Más allá de Cantarell

11 octubre 2017, 1:50 pm

PABLO ZÁRATE
ORO NEGRO

En algún momento, se predijo que Cantarell podría ser sustituido por Chicontepec. Ante la declinación del primero, se sostenía, el desarrollo del segundo sería clave para equilibrar la plataforma de producción nacional.

Hay razones de peso para haber creído esto. Las reservas totales de Chicontepec llegaron ser de más de 17,000 millones de barriles de petróleo crudo equivalente, 40% de las reservas del país. Sus recursos remanentes in situ superan los 40,000 millones de barriles, unas 20 veces lo del descubrimiento reciente de Zama.

Desde el principio, sin embargo, era claro que desarrollar Chicontepec implica un enorme reto técnico. Por las características de las rocas, se requieren muchas más perforaciones (y actividad) para lograr que el petróleo fluya.

“Necesitas 100 pozos en Chicontepec para producir lo que uno en el mar”, le dijo Gustavo Hernández, de Pemex, a Edgar Sigler, de Expansión, hace un año. De acuerdo con la Comisión Nacional de Hidrocarburos (CDH), esto significa que se necesitan más de 250,000 pozos para recuperar todas las reservas 3P en Chicontepec.

A pesar del tamaño del reto, nadie puede quejarse de que no se le haya invertido a Chicontepec. Entre el 2009 y el 2014, fue uno de los tres principales proyectos de inversión de Pemex, la empresa más grande nuestro país. Llegó a atraer más de 20,000 millones de pesos por año, facilitando que se prueben (y re-prueben) una serie de técnicas y tecnologías para optimizar los resultados. Gracias a estos esfuerzos, la CNH ratificó el potencial del activo y tuvo elementos para emitir una serie de recomendaciones para su desarrollo.

Pero, si la meta eran cientos de miles pozos, sólo se han logrado concretar un par de miles. Si la meta era producir cientos de miles de barriles por día, sólo se han podido alcanzar las decenas de miles. En el 2014, Pemex limitó significativamente su inversión en Chicontepec. Expansión nombró al proyecto “la gran derrota de Pemex”.

Chicontepec, quizás más que ningún otro proyecto, dejó claras las limitaciones del antiguo modelo petrolero.

Es un tema de tecnología, sí. Si se sigue invirtiendo en desarrollo tecnológico, es de esperarse que eventualmente se encontrará la llave para resolver todo esto la mezcla correcta entre tipo de pozo, forma de estimulación, etc. Pero exigirle a una empresa que por sí sola ‘opere’ la tecnología (financie su desarrollo) de todo un activo, como se hizo con Pemex, es una carga demasiado pesada.

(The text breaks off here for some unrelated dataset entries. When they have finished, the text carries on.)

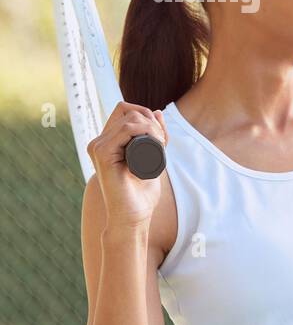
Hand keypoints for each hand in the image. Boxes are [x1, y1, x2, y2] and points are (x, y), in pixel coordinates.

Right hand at [88, 102, 166, 228]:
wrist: (133, 215)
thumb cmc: (141, 191)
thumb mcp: (154, 156)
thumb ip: (155, 136)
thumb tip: (157, 111)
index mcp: (107, 141)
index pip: (124, 110)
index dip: (145, 114)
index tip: (160, 134)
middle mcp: (99, 141)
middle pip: (129, 111)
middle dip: (152, 121)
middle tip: (162, 142)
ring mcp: (98, 146)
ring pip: (130, 118)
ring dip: (152, 127)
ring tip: (160, 145)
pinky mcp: (102, 154)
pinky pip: (126, 130)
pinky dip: (146, 131)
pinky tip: (154, 143)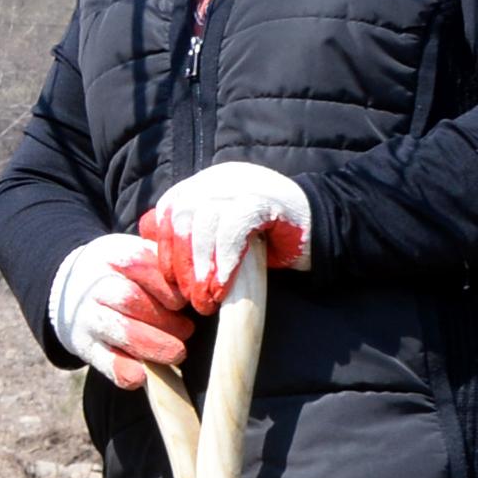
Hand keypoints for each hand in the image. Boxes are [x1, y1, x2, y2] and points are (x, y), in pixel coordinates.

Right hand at [47, 230, 193, 388]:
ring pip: (121, 330)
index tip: (184, 301)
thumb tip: (202, 285)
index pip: (140, 264)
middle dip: (165, 319)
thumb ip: (166, 265)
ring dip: (155, 345)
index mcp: (113, 256)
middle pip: (130, 298)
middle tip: (187, 329)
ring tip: (177, 352)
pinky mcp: (86, 347)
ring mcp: (88, 318)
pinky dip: (128, 370)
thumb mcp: (138, 256)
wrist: (72, 291)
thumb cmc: (121, 274)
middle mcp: (96, 285)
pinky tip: (145, 373)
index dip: (167, 286)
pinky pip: (107, 362)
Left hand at [141, 161, 310, 313]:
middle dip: (182, 261)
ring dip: (202, 266)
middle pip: (184, 215)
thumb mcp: (224, 237)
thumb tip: (150, 233)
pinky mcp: (266, 199)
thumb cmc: (271, 239)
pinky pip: (234, 229)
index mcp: (209, 183)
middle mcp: (223, 178)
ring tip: (207, 299)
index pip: (172, 208)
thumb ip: (193, 234)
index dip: (166, 246)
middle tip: (191, 297)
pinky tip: (224, 285)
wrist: (327, 229)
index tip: (172, 282)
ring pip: (205, 221)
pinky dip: (226, 260)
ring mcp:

También es un tema de escala. Decretar la “creación” del activo Chicontepec, como se hizo en el 2008, implicó poner a Pemex en un camino que demandaba inversiones sostenidas por décadas, cientos de miles de pozos es algo titánico para cualquier empresa. En el 2014, Pemex efectivamente declaró que ya no le alcanzaba para seguir por la ruta planteada.

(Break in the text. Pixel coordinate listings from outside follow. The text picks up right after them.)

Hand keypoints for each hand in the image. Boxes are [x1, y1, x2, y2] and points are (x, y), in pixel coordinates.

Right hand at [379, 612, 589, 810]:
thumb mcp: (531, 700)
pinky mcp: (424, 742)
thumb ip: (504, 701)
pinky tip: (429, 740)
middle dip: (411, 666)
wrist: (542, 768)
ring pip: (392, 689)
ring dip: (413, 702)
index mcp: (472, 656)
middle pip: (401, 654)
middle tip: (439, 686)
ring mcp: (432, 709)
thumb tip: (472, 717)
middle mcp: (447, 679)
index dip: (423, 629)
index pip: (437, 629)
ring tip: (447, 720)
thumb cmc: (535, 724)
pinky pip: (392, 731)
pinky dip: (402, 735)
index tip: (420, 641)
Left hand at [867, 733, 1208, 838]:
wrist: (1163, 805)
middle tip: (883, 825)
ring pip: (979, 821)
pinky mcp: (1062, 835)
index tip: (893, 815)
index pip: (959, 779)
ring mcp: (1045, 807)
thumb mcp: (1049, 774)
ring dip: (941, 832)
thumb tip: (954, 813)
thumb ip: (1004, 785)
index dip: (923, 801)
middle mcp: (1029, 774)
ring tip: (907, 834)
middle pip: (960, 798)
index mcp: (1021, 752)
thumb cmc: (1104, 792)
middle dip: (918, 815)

Imaginemos una alternativa. Si en el 2008 Pemex hubiera podido declarar su interés en liderar un esfuerzo por desplegar y atraer recursos de la industria para desarrollar Chicontepec, compartiendo riesgos e inversiones, las cosas indudablemente serían diferentes. Habríamos tenido, como país, la oportunidad de canalizar más recursos a un proyecto estratégico, sin asumir todo el riesgo, y quizás estaríamos más cerca de las decenas de miles de pozos requeridos.

Igual de importante: tendríamos acceso al tipo de información estratégica que sólo se puede generar a partir de una multiplicidad de perspectivas. Sabríamos con certeza si Pemex está liderando (y otras empresas la están siguiendo) o si la industria está buscando salirse o limitar su posición en él, algo que, bajo un modelo monopólico es impensable. El resultado es mejor información para tomar decisiones.

Decretar la creación de un activo, como se hizo en el 2008, suena más poderoso que liderar el esfuerzo por desarrollarlo, como aquí imaginamos. Lo tengo claro. Durante la era del petróleo fácil, también solía ser más sencillo.

Pero, en la era del petróleo difícil, la forma de rectoría “decretativa” es insostenible. Chicontepec lo ilustra. Lo de hoy es liderar, no decretar.